JetMoE - JetMoE-8B: A Budget-Friendly Model Surpassing LLaMA2

Introduction to JetMoE: Cost-Effective Performance in AI Models

JetMoE is an innovative project in the field of Artificial Intelligence that aims to deliver high performance at a fraction of the usual cost. Achieving results comparable to Meta AI's LLaMA2-7B, JetMoE-8B stands out because it accomplishes this with less than $100,000 in training costs, challenging the assumption that training Large Language Models (LLMs) requires multi-million-dollar budgets.

Key Features of JetMoE

Cost Efficiency: JetMoE-8B is trained with approximately $0.08 million using a 96×H100 GPU cluster over two weeks. Despite this modest budget, it surpasses LLaMA2-7B in performance.
Open Source and Academic-Friendly: The model is entirely open-sourced and uses only publicly available datasets for its training. This eliminates the need for proprietary resources, making it highly accessible for academic institutions with limited budgets.
Low Computational Demand: JetMoE-8B incorporates only 2.2 billion active parameters during inference. This significantly reduces computational costs compared to other models, like Gemma-2B, while consistently delivering better performance.

Achievements

JetMoE-8B has managed to outperform some of the leading models in various benchmarks:

Performance Benchmarks: It has surpassed models like LLaMA2-7B, LLaMA-13B, and DeepseekMoE-16B in several key performance metrics such as ARC, Hellaswag, and MMLU.
MT-Bench Score: JetMoE-8B-chat, a specialized version of the model for dialogue, achieved a competitive score, surpassing models such as Llama-2-7b-chat and closely trailing behind major models like ChatGPT's versions.

Usage

JetMoE is not only cost-effective but also simple to use. Users can install and load the model using Python libraries. By following straightforward instructions involving standard tools like pip and transformers, anyone can integrate JetMoE into their applications or research projects.

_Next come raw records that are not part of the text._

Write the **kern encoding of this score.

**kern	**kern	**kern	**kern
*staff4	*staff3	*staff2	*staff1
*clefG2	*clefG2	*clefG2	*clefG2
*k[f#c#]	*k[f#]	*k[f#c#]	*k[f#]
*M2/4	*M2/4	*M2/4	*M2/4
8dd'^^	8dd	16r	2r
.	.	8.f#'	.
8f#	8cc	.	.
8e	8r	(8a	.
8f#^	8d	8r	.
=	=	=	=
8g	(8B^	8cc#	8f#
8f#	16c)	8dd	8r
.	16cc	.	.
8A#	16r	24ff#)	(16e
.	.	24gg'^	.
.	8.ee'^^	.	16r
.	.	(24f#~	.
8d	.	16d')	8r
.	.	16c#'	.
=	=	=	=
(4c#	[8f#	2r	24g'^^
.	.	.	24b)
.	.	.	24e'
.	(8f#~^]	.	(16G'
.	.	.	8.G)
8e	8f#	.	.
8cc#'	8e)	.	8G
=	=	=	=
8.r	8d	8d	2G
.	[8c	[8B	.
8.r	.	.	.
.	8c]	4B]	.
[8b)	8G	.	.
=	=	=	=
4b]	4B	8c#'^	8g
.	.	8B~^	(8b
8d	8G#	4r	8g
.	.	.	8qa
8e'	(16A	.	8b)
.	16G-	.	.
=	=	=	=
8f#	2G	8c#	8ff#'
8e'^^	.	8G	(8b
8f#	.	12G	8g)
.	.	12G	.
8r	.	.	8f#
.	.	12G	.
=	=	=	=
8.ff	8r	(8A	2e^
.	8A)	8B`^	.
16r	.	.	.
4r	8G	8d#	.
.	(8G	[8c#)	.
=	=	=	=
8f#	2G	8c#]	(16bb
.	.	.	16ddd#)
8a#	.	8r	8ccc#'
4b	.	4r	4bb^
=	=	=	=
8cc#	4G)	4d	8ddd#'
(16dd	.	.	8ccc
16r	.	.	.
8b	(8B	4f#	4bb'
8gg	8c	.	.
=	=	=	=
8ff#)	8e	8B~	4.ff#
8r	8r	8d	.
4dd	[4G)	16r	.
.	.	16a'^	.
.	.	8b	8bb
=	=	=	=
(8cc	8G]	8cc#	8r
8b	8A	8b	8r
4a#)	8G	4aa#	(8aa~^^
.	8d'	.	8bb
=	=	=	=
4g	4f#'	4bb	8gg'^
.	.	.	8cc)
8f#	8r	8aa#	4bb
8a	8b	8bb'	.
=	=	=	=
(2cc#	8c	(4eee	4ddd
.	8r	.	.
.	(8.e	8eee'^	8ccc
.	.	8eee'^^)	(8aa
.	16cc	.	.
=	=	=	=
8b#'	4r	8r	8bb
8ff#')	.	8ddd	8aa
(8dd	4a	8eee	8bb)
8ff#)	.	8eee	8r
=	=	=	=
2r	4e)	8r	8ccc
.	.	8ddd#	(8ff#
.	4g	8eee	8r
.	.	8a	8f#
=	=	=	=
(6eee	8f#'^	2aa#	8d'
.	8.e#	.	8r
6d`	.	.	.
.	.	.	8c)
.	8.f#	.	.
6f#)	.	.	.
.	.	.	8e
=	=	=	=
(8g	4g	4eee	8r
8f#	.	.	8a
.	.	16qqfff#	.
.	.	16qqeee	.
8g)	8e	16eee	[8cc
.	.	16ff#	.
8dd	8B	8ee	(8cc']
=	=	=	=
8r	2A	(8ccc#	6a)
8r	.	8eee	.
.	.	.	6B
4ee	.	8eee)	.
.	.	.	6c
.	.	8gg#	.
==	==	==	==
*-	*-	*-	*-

from transformers import AutoTokenizer, AutoModelForCausalLM
from jetmoe import JetMoEForCausalLM

tokenizer = AutoTokenizer.from_pretrained('jetmoe/jetmoe-8b')
model = AutoModelForCausalLM.from_pretrained('jetmoe/jetmoe-8b')

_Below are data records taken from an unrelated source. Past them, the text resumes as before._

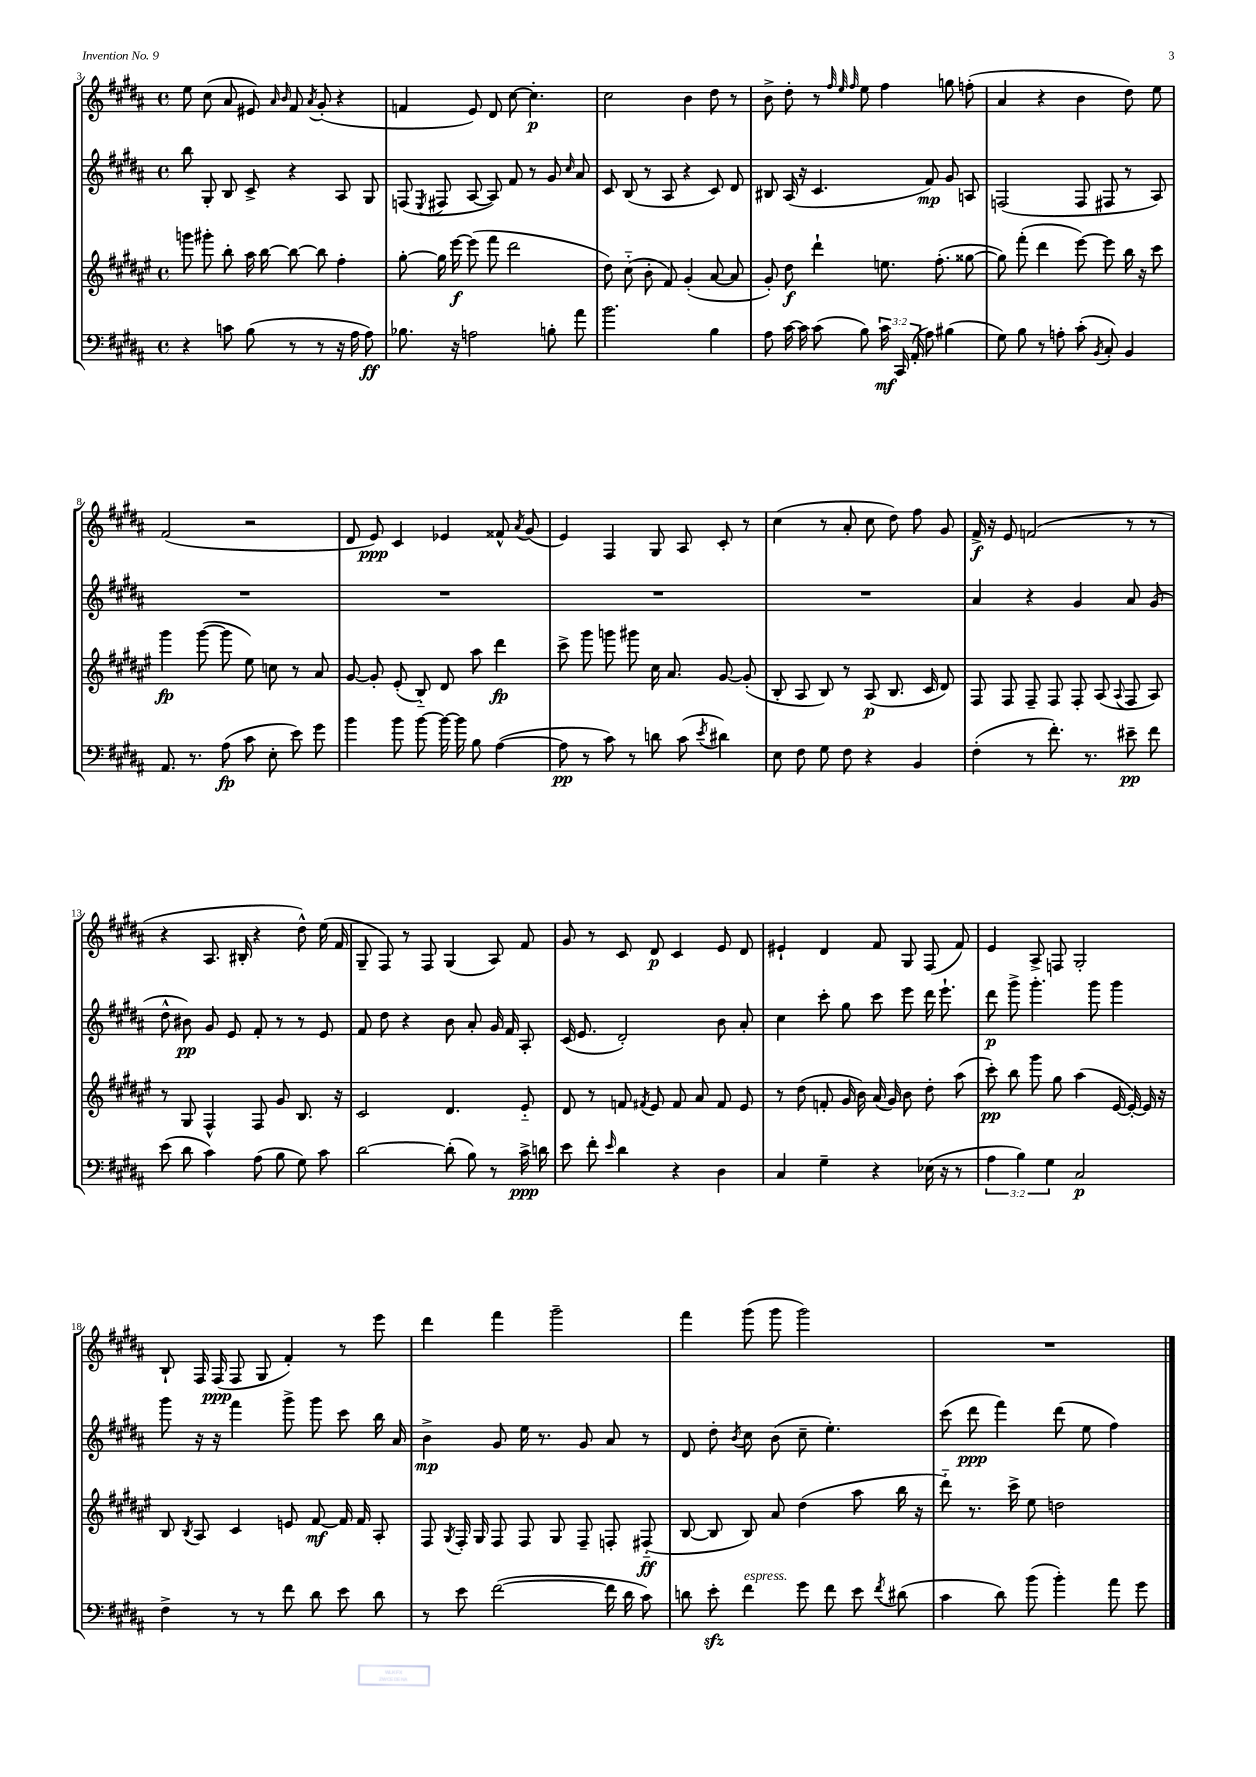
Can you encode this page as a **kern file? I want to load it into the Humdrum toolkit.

**kern	**dynam	**kern	**dynam	**kern	**dynam	**kern	**dynam
*part4	*part4	*part3	*part3	*part2	*part2	*part1	*part1
*staff4	*staff4	*staff3	*staff3	*staff2	*staff2	*staff1	*staff1
*clefF4	*	*clefG2	*	*clefG2	*	*clefG2	*
*k[f#c#g#d#a#]	*	*k[f#c#g#d#a#e#]	*	*k[f#c#g#d#a#]	*	*k[f#c#g#d#a#]	*
*M4/4	*	*M4/4	*	*M4/4	*	*M4/4	*
*met(c)	*	*met(c)	*	*met(c)	*	*met(c)	*
=3	=3	=3	=3	=3	=3	=3	=3
4r	.	8gggn\	.	8bb\	.	8ee\	.
.	.	8ggg#X'\	.	8G#'/	.	(8cc#\	.
8cn\	.	8bb'\	.	8B/	.	8a#/	.
(8B\	.	16aa#\	.	8c#^/	.	8e#X/)	.
.	.	[16bb\	.	.	.	.	.
.	.	.	.	.	.	16qqa#/	.
.	.	.	.	.	.	16qqb/	.
8r	.	8bb\_	.	4r	.	8f#/	.
.	.	.	.	.	.	8qa#/	.
8r	.	8bb\]	.	.	.	(8g#'/	.
16r	.	4ff#'\	.	8A#/	.	4r	.
16A#\	.	.	.	.	.	.	.
8A#\)	ff	.	.	8G#/	.	.	.
=4	=4	=4	=4	=4	=4	=4	=4
8.B-X\	.	[8gg#'\	.	(8Fn/	.	4fn/	.
.	.	.	.	8qE/	.	.	.
.	.	16gg#\]	.	8F#X/	.	.	.
16r	.	[16eee#\	f	.	.	.	.
2An\	.	(8eee#\]	.	[8A#/	.	8e/)	.
.	.	8fff#\	.	8A#/])	.	8d#/	.
.	.	2ddd#\	.	8f#/	.	[8cc#\	.
.	.	.	.	8r	.	4.cc#'\]	p
8Bn'\	.	.	.	8g#/	.	.	.
.	.	.	.	16qqcc#/	.	.	.
8a#\	.	.	.	8a#/	.	.	.
=5	=5	=5	=5	=5	=5	=5	=5
2.b\	.	8dd#\)	.	8c#/	.	2cc#\	.
.	.	(8cc#\	.	(8B/	.	.	.
.	.	8b'\	.	8r	.	.	.
.	.	8f#/)	.	8A#/	.	.	.
.	.	(4g#'/	.	4r	.	4b\	.
4B\	.	[8a#/	.	8c#/)	.	8dd#\	.
.	.	8a#/]	.	8d#/	.	8r	.
=6	=6	=6	=6	=6	=6	=6	=6
8A#\	.	8g#'/)	.	8B#X/	.	8b^\	.
[16c#\	.	8dd#\	f	(16A#/	.	8dd#'\	.
16c#\]	.	.	.	16r	.	.	.
(8c#\	.	4ddd#`\	.	4.c#/	.	8r	.
.	.	.	.	.	.	32qqff#/	.
.	.	.	.	.	.	32qqee/	.
.	.	.	.	.	.	32qqff#/	.
8B\)	.	.	.	.	.	8ee\	.
24c#\	mf	8.een\	.	.	.	4ff#\	.
24CC#/	.	.	.	.	.	.	.
(24AA#'/	.	.	.	.	.	.	.
8A#\)	.	.	.	8f#/)	mp	.	.
.	.	(8.ff#'\	.	.	.	.	.
(4B#X\	.	.	.	8g#/	.	8ggn\	.
.	.	[8gg##X\	.	8An/	.	(8ffn'\	.
=7	=7	=7	=7	=7	=7	=7	=7
8G#\)	.	8gg##\])	.	(2Fn/	.	4a#/	.
8B\	.	(8fff#'\	.	.	.	.	.
8r	.	4ddd#\	.	.	.	4r	.
8An'\	.	.	.	.	.	.	.
(8c#'\	.	[8eee#\)	.	8F/	.	4b\	.
8qBB/	.	.	.	.	.	.	.
8C#'/)	.	8eee#\]	.	8F#X/	.	.	.
4BB/	.	16bb\	.	8r	.	8dd#\)	.
.	.	16r	.	.	.	.	.
.	.	8ccc#\	.	8A#/)	.	8ee\	.
!!LO:LB:g=z
=8	=8	=8	=8	=8	=8	=8	=8
8.AA#/	.	4ggg#\	fp	1r	.	(2f#/	.
8.r	.	.	.	.	.	.	.
.	.	([8ggg#\	.	.	.	.	.
(8A#\	fp	8ggg#\]	.	.	.	.	.
8c#\	.	8ee#\)	.	.	.	2r	.
8E'\	.	8ccn\	.	.	.	.	.
8e\)	.	8r	.	.	.	.	.
8g#\	.	8a#/	.	.	.	.	.
=9	=9	=9	=9	=9	=9	=9	=9
4b\	.	[8g#/	.	1r	.	8d#/	.
.	.	8g#'/]	.	.	.	8e/)	ppp
8b\	.	(8e#'/	.	.	.	4c#/	.
[8b\	.	8B/)	.	.	.	.	.
16b\_	.	8d#/	.	.	.	4e-X/	.
16b\]	.	.	.	.	.	.	.
8B\	.	8aa#\	.	.	.	.	.
([4A#\	.	4ddd#\	fp	.	.	8f##X^^/	.
.	.	.	.	.	.	8qa#/	.
.	.	.	.	.	.	(8g#/	.
=10	=10	=10	=10	=10	=10	=10	=10
8A#\]	pp	8ccc#^\	.	1r	.	4e/)	.
8r	.	8ggg#\	.	.	.	.	.
8c#\)	.	8gggn\	.	.	.	4F#/	.
8r	.	8ggg#X\	.	.	.	.	.
8dn\	.	16cc#\	.	.	.	8G#/	.
.	.	8.a#/	.	.	.	.	.
(8c#\	.	.	.	.	.	8A#/	.
8qe/	.	.	.	.	.	.	.
4d#X\)	.	[8g#/	.	.	.	8c#'/	.
.	.	(8g#'/]	.	.	.	8r	.
=11	=11	=11	=11	=11	=11	=11	=11
8E\	.	8B'/	.	1r	.	(4cc#\	.
8F#\	.	8A#/	.	.	.	.	.
8G#\	.	8B/)	.	.	.	8r	.
8F#\	.	8r	.	.	.	8a#'/	.
4r	.	(8A#/	p	.	.	8cc#\	.
.	.	8.B/	.	.	.	8dd#\)	.
4BB/	.	.	.	.	.	8ff#\	.
.	.	16c#/	.	.	.	.	.
.	.	8d#/)	.	.	.	8g#/	.
=12	=12	=12	=12	=12	=12	=12	=12
(4F#'\	.	8F#/	.	4a#/	.	16f#^/	f
.	.	.	.	.	.	16r	.
.	.	8F#/	.	.	.	8e/	.
8r	.	8F#~/	.	4r	.	(2fn/	.
8.f#'\)	.	8F#/	.	.	.	.	.
.	.	8F#'/	.	4g#/	.	.	.
8.r	.	.	.	.	.	.	.
.	.	(8A#/	.	.	.	.	.
.	.	8qqA#/	.	.	.	.	.
8e#X~\	pp	8F#/	.	8a#/	.	8r	.
8f#\	.	8A#/)	.	(8g#/	.	8r	.
!!LO:LB:g=z
=13	=13	=13	=13	=13	=13	=13	=13
(8e\	.	8r	.	8dd#^^\	.	4r	.
8d#\	.	8G#/	.	8b#X\)	pp	.	.
4c#\)	.	4F#^^/	.	8g#/	.	8.A#/	.
.	.	.	.	8e/	.	.	.
.	.	.	.	.	.	16B#X'/	.
(8A#\	.	8F#/	.	8f#'/	.	4r	.
8B\	.	8g#/	.	8r	.	.	.
8G#\)	.	8.B/	.	8r	.	8dd#^^\)	.
8c#\	.	.	.	8e/	.	(16ee\	.
.	.	16r	.	.	.	16f#/	.
=14	=14	=14	=14	=14	=14	=14	=14
[2d#\	.	2c#/	.	8f#/	.	8G#~/	.
.	.	.	.	8dd#\	.	8F#/)	.
.	.	.	.	4r	.	8r	.
.	.	.	.	.	.	8F#/	.
(8d#'\]	.	4.d#/	.	8b\	.	(4G#/	.
8B\)	.	.	.	8a#'/	.	.	.
8r	.	.	.	16g#/	.	8A#/)	.
.	.	.	.	16f#/	.	.	.
16c#^\	ppp	8e#/	.	8A#'/	.	8f#/	.
16dn\	.	.	.	.	.	.	.
=15	=15	=15	=15	=15	=15	=15	=15
8e\	.	8d#/	.	(16c#/	.	8g#/	.
.	.	.	.	8.e/	.	.	.
8f#'\	.	8r	.	.	.	8r	.
16qqe/	.	.	.	.	.	.	.
4d#\	.	8fn/	.	2d#'/)	.	8c#/	.
.	.	8qf#X/	.	.	.	.	.
.	.	8e#/	.	.	.	8d#/	p
4r	.	8f#/	.	.	.	4c#/	.
.	.	8a#/	.	.	.	.	.
4D#\	.	8f#/	.	8b\	.	8e/	.
.	.	8e#/	.	8a#'/	.	8d#/	.
=16	=16	=16	=16	=16	=16	=16	=16
4C#/	.	8r	.	4cc#\	.	4e#X`/	.
.	.	(8dd#\	.	.	.	.	.
4G#~\	.	8fn'/	.	8ccc#'\	.	4d#/	.
.	.	16g#/	.	8gg#\	.	.	.
.	.	16b\)	.	.	.	.	.
4r	.	(16a#/	.	8ccc#\	.	8f#/	.
.	.	16g#/)	.	.	.	.	.
.	.	8b\	.	8eee\	.	8G#/	.
(16E-X\	.	8dd#'\	.	16ddd#\	.	(8F#/	.
16r	.	.	.	8.eee`\	.	.	.
8r	.	(8aa#\	.	.	.	8f#/)	.
=17	=17	=17	=17	=17	=17	=17	=17
6A#\	.	8ccc#'\)	pp	8ddd#\	p	4e/	.
.	.	8bb\	.	8ggg#^\	.	.	.
6B\)	.	.	.	.	.	.	.
.	.	8ggg#\	.	4.ggg#'\	.	8A#^/	.
6G#\	.	.	.	.	.	.	.
.	.	8gg#\	.	.	.	8Fn/	.
2C#/	p	(4aa#\	.	.	.	2G#'/	.
.	.	.	.	8ggg#\	.	.	.
.	.	[16e#/	.	4ggg#\	.	.	.
.	.	16e#'/_)	.	.	.	.	.
.	.	16e#/]	.	.	.	.	.
.	.	16r	.	.	.	.	.
!!LO:LB:g=z
=18	=18	=18	=18	=18	=18	=18	=18
4F#^\	.	8B/	.	8ggg#\	.	8B`/	.
.	.	8qB/	.	.	.	.	.
.	.	8A#/	.	16r	.	16F#/	.
.	.	.	.	16r	.	(16F#/	ppp
8r	.	4c#/	.	4fff#\	.	8F#/	.
8r	.	.	.	.	.	8G#/	.
8f#\	.	8en/	.	8ggg#^\	.	4f#'/)	.
8d#\	.	[8f#/	mf	8ggg#\	.	.	.
8e\	.	16f#/]	.	8ccc#\	.	8r	.
.	.	16f#/	.	.	.	.	.
8d#\	.	8A#'/	.	16bb\	.	8eee\	.
.	.	.	.	16a#/	.	.	.
=19	=19	=19	=19	=19	=19	=19	=19
8r	.	8F#/	.	4b^\	mp	4ddd#\	.
.	.	8qG#/	.	.	.	.	.
8e\	.	16F#'/	.	.	.	.	.
.	.	16G#/	.	.	.	.	.
([2f#\	.	8F#/	.	8g#/	.	4fff#\	.
.	.	8F#/	.	16ee\	.	.	.
.	.	.	.	8.r	.	.	.
.	.	8G#/	.	.	.	2ggg#~\	.
.	.	8F#~/	.	8g#/	.	.	.
16f#\]	.	8Fn'/	.	8a#/	.	.	.
16d#\	.	.	.	.	.	.	.
8c#\)	.	(8F#X/	ff	8r	.	.	.
=20	=20	=20	=20	=20	=20	=20	=20
8dn\	.	[8B/	.	8d#/	.	4fff#\	.
8ezz'\	.	8B/]	.	8dd#'\	.	.	.
.	.	.	.	8qb/	.	.	.
!LO:TX:a:i:t=espress.	!	!	!	!	!	!	!
4f#\	.	8B/)	.	8cc#\	.	(8ggg#\	.
.	.	8a#/	.	(8b\	.	8ggg#\	.
8g#\	.	(4dd#\	.	8cc#~\	.	2ggg#\)	.
8f#\	.	.	.	4.ee'\)	.	.	.
8e\	.	8aa#\	.	.	.	.	.
8qf#/	.	.	.	.	.	.	.
(8d#X\	.	16bb\	.	.	.	.	.
.	.	16r	.	.	.	.	.
=21	=21	=21	=21	=21	=21	=21	=21
4c#\	.	8ddd#\)	.	(8ccc#\	.	1r	.
.	.	8.r	.	8ddd#\	ppp	.	.
8d#\)	.	.	.	4fff#\)	.	.	.
.	.	16ccc#^\	.	.	.	.	.
(8b\	.	8ee#\	.	.	.	.	.
4b'\)	.	2ddn\	.	(8ddd#\	.	.	.
.	.	.	.	8ee\	.	.	.
8a#\	.	.	.	4ff#\)	.	.	.
8g#\	.	.	.	.	.	.	.
==	==	==	==	==	==	==	==
*-	*-	*-	*-	*-	*-	*-	*-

Collaboration Opportunities

JetMoE is developed by a team including Yikang Shen, Zhen Guo, Tianle Cai, and Zengyi Qin. The project welcomes collaboration, inviting researchers and developers with innovative ideas but limited resources to engage through MyShell.ai.

Conclusion

JetMoE represents a significant leap forward in making powerful AI tools accessible to broader communities. By drastically lowering the financial and computational barriers to entry, it paves the way for more widespread and democratized access to cutting-edge AI technology. For more detailed technical insights, users are encouraged to check the project’s technical report or visit their online platforms for access to demos and further resources.